# black water extract



## davidadelp (Sep 29, 2010)

So i posted a thread about my tads dieing a few weeks ago and I think I have found the reason why. Im not 100% sure of this as I dont have tads that have made it past the 2week mark YET. Anyway, My azureus have continued laying eggs and producing tads I tried adding Black water extract to their water and the tads acted like they was dieing because of it so I sucked as much out of the cup with a turkey baster and replaced with bottled spring water and ever since the tads have been doing great without problems since I quit using the extract. 

has anyone else had this happen?
Does Black water extract have a shelf life? Maybe it was bad?!?


----------



## erik s (Apr 12, 2010)

Ive never had any issues with blackwater extract...but I have stopped using it due to cost..there are many alternatives that work just as well...I would still tend to go back and re-check what your original water source was!!!and check temps....that had been the source it my tad problems...


----------



## Ed (Sep 19, 2004)

davidadelp said:


> So i posted a thread about my tads dieing a few weeks ago and I think I have found the reason why. Im not 100% sure of this as I dont have tads that have made it past the 2week mark YET. Anyway, My azureus have continued laying eggs and producing tads I tried adding Black water extract to their water and the tads acted like they was dieing because of it so I sucked as much out of the cup with a turkey baster and replaced with bottled spring water and ever since the tads have been doing great without problems since I quit using the extract.
> 
> has anyone else had this happen?
> Does Black water extract have a shelf life? Maybe it was bad?!?

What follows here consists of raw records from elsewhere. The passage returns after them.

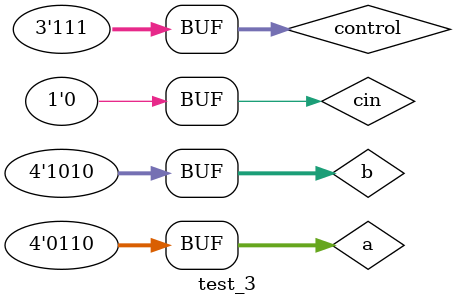
<source format=v>
`timescale 1ns / 1ps


module test_3;

	// Inputs
	reg [3:0] a;
	reg [3:0] b;
	reg cin;
	reg [2:0] control;

	// Outputs
	wire [3:0] ans;
	wire cout;

	// Instantiate the Unit Under Test (UUT)
	ALU uut (
		.ans(ans), 
		.cout(cout), 
		.a(a), 
		.b(b), 
		.cin(cin), 
		.control(control)
	);

	initial begin
	$monitor("\ta=%b,  b=%b,  cin=%b,  control=%b,  ans=%b,  cout=%b\n",a,b,cin,control,ans,cout);
		// Initialize Inputs
		a = 4'b0110;
		b = 4'b1010;
		cin = 1'b1;
		control = 3'b000;
		#100;
		
		a = 4'b0110;
		b = 4'b1010;
		cin = 1'b1;
		control = 3'b001;
		#100;
		
		a = 4'b0110;
		b = 4'b1010;
		cin = 1'b0;
		control = 3'b010;
		#100;
		
		a = 4'b0110;
		b = 4'b1010;
		cin = 1'b0;
		control = 3'b011;
		#100;
		
		a = 4'b0110;
		b = 4'b1010;
		cin = 1'b0;
		control = 3'b100;
		#100;
		
		a = 4'b0110;
		b = 4'b1010;
		cin = 1'b0;
		control = 3'b101;
		#100;
		
		a = 4'b0110;
		b = 4'b1010;
		cin = 1'b0;
		control = 3'b110;
		#100;
		
		a = 4'b0110;
		b = 4'b1010;
		cin = 1'b0;
		control = 3'b111;
		#100;
        
		// Add stimulus here

	end
      
endmodule


</source>
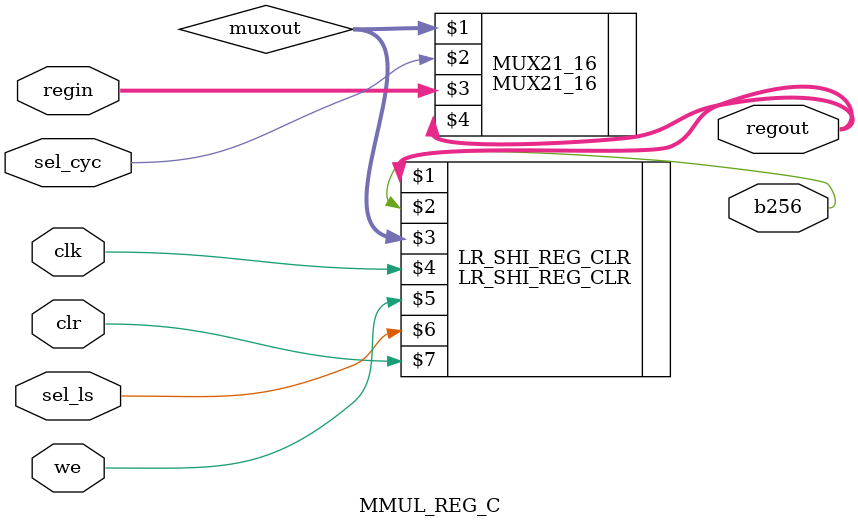
<source format=v>
module  MMUL_REG_C(regout,b256,regin,clk,we,sel_cyc,sel_ls,clr);
  output [15:0] regout;
  output b256;
  input [15:0] regin;
  input  clk,we,sel_cyc,sel_ls,clr;
  wire [15:0] muxout;        

  MUX21_16  MUX21_16(muxout,sel_cyc,regin,regout);//sel_cyc=0,select regin;sel_cyc=1,select regout.
  LR_SHI_REG_CLR  LR_SHI_REG_CLR(regout,b256,muxout,clk,we,sel_ls,clr);//sel_ls=0,select muxout;sel_ls=1,select left shift.
endmodule
</source>
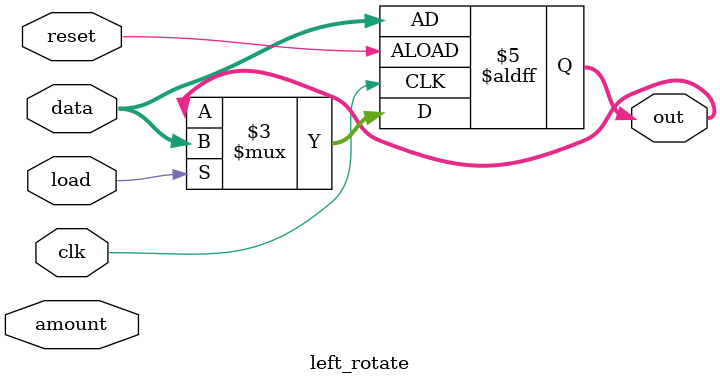
<source format=v>
module left_rotate(clk,reset,amount,data,load,out);
input clk,reset;
input [2:0] amount;
input [7:0] data;
input load;
output reg [7:0] out;
// when load is high, load data to out
// shift left and rotate the register out by amount bits
always @(posedge clk or posedge reset)
begin
	if (reset) out <= data;
	else if (load) out <= data;
	else if (amount != 0) begin
	// shift left
	// rotate
	end
end
endmodule

</source>
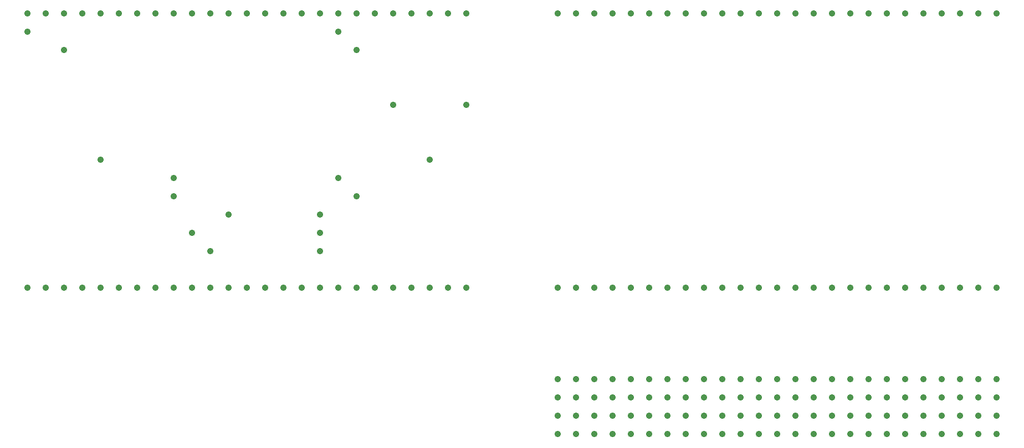
<source format=gbr>
G04 DesignSpark PCB Gerber Version 10.0 Build 5299*
%FSLAX35Y35*%
%MOIN*%
%ADD120C,0.03500*%
X0Y0D02*
D02*
D120*
X20250Y100250D03*
Y240250D03*
Y250250D03*
X30250Y100250D03*
Y250250D03*
X40250Y100250D03*
Y230250D03*
Y250250D03*
X50250Y100250D03*
Y250250D03*
X60250Y100250D03*
Y170250D03*
Y250250D03*
X70250Y100250D03*
Y250250D03*
X80250Y100250D03*
Y250250D03*
X90250Y100250D03*
Y250250D03*
X100250Y100250D03*
Y150250D03*
Y160250D03*
Y250250D03*
X110250Y100250D03*
Y130250D03*
Y250250D03*
X120250Y100250D03*
Y120250D03*
Y250250D03*
X130250Y100250D03*
Y140250D03*
Y250250D03*
X140250Y100250D03*
Y250250D03*
X150250Y100250D03*
Y250250D03*
X160250Y100250D03*
Y250250D03*
X170250Y100250D03*
Y250250D03*
X180250Y100250D03*
Y120250D03*
Y130250D03*
Y140250D03*
Y250250D03*
X190250Y100250D03*
Y160250D03*
Y240250D03*
Y250250D03*
X200250Y100250D03*
Y150250D03*
Y230250D03*
Y250250D03*
X210250Y100250D03*
Y250250D03*
X220250Y100250D03*
Y200250D03*
Y250250D03*
X230250Y100250D03*
Y250250D03*
X240250Y100250D03*
Y170250D03*
Y250250D03*
X250250Y100250D03*
Y250250D03*
X260250Y100250D03*
Y200250D03*
Y250250D03*
X310250Y20250D03*
Y30250D03*
Y40250D03*
Y50250D03*
Y100250D03*
Y250250D03*
X320250Y20250D03*
Y30250D03*
Y40250D03*
Y50250D03*
Y100250D03*
Y250250D03*
X330250Y20250D03*
Y30250D03*
Y40250D03*
Y50250D03*
Y100250D03*
Y250250D03*
X340250Y20250D03*
Y30250D03*
Y40250D03*
Y50250D03*
Y100250D03*
Y250250D03*
X350250Y20250D03*
Y30250D03*
Y40250D03*
Y50250D03*
Y100250D03*
Y250250D03*
X360250Y20250D03*
Y30250D03*
Y40250D03*
Y50250D03*
Y100250D03*
Y250250D03*
X370250Y20250D03*
Y30250D03*
Y40250D03*
Y50250D03*
Y100250D03*
Y250250D03*
X380250Y20250D03*
Y30250D03*
Y40250D03*
Y50250D03*
Y100250D03*
Y250250D03*
X390250Y20250D03*
Y30250D03*
Y40250D03*
Y50250D03*
Y100250D03*
Y250250D03*
X400250Y20250D03*
Y30250D03*
Y40250D03*
Y50250D03*
Y100250D03*
Y250250D03*
X410250Y20250D03*
Y30250D03*
Y40250D03*
Y50250D03*
Y100250D03*
Y250250D03*
X420250Y20250D03*
Y30250D03*
Y40250D03*
Y50250D03*
Y100250D03*
Y250250D03*
X430250Y20250D03*
Y30250D03*
Y40250D03*
Y50250D03*
Y100250D03*
Y250250D03*
X440250Y20250D03*
Y30250D03*
Y40250D03*
Y50250D03*
Y100250D03*
Y250250D03*
X450250Y20250D03*
Y30250D03*
Y40250D03*
Y50250D03*
Y100250D03*
Y250250D03*
X460250Y20250D03*
Y30250D03*
Y40250D03*
Y50250D03*
Y100250D03*
Y250250D03*
X470250Y20250D03*
Y30250D03*
Y40250D03*
Y50250D03*
Y100250D03*
Y250250D03*
X480250Y20250D03*
Y30250D03*
Y40250D03*
Y50250D03*
Y100250D03*
Y250250D03*
X490250Y20250D03*
Y30250D03*
Y40250D03*
Y50250D03*
Y100250D03*
Y250250D03*
X500250Y20250D03*
Y30250D03*
Y40250D03*
Y50250D03*
Y100250D03*
Y250250D03*
X510250Y20250D03*
Y30250D03*
Y40250D03*
Y50250D03*
Y100250D03*
Y250250D03*
X520250Y20250D03*
Y30250D03*
Y40250D03*
Y50250D03*
Y100250D03*
Y250250D03*
X530250Y20250D03*
Y30250D03*
Y40250D03*
Y50250D03*
Y100250D03*
Y250250D03*
X540250Y20250D03*
Y30250D03*
Y40250D03*
Y50250D03*
Y100250D03*
Y250250D03*
X550250Y20250D03*
Y30250D03*
Y40250D03*
Y50250D03*
Y100250D03*
Y250250D03*
X0Y0D02*
M02*

</source>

What is the pH of the water you used to use for tadpole water? 

Do you have a water softener on the house? 

Ed


----------



## ezjase (May 5, 2009)

I have had the same problem myself, but I never used black water extract because I thought that the cost was to much to always have to use the stuff....I found a few friends established users a cheaper way that may even be better is to use some almond leaves. I took a hand full and boiled them like a tea, I let it sit and cool placed it in my gallon container for storage and it works just fine and I have no issues anymore. This is just as good maybe better than the extract.


----------



## ezjase (May 5, 2009)

Heres a good link some one shared.....
BBC News - Exotic frogs reared in redbush tea in Gloucestershire


----------



## jdooley195 (Oct 19, 2009)

Ive never added blackwater extract straight to a tads cup (if thats what happened) but i mix half way up to the line inside the cap with a 2.5 gal of spring water and haven't had issues (50+ azureus tads). maybe ur adding too much? i have noticed a lower survival rate if i use this water in the egg dish...i dont understand why though


----------



## evolvstlldartfrogs (Oct 5, 2007)

I actually don't add anything for the first week to the tads. I seem to have terrible luck if I add anything to the water food or otherwise. I wait about a week then add just a little black water extract. I dont seem to need all that much. Like just enough to change the color slightly. Maybe Im not adding enough who knows but it seems to be working fine.


----------



## jdooley195 (Oct 19, 2009)

Same for me..I used distilled in the dish and then a small amount for a week or two as a tad. Once extract is mixed, it doesnt change the color too much, and i have great results


----------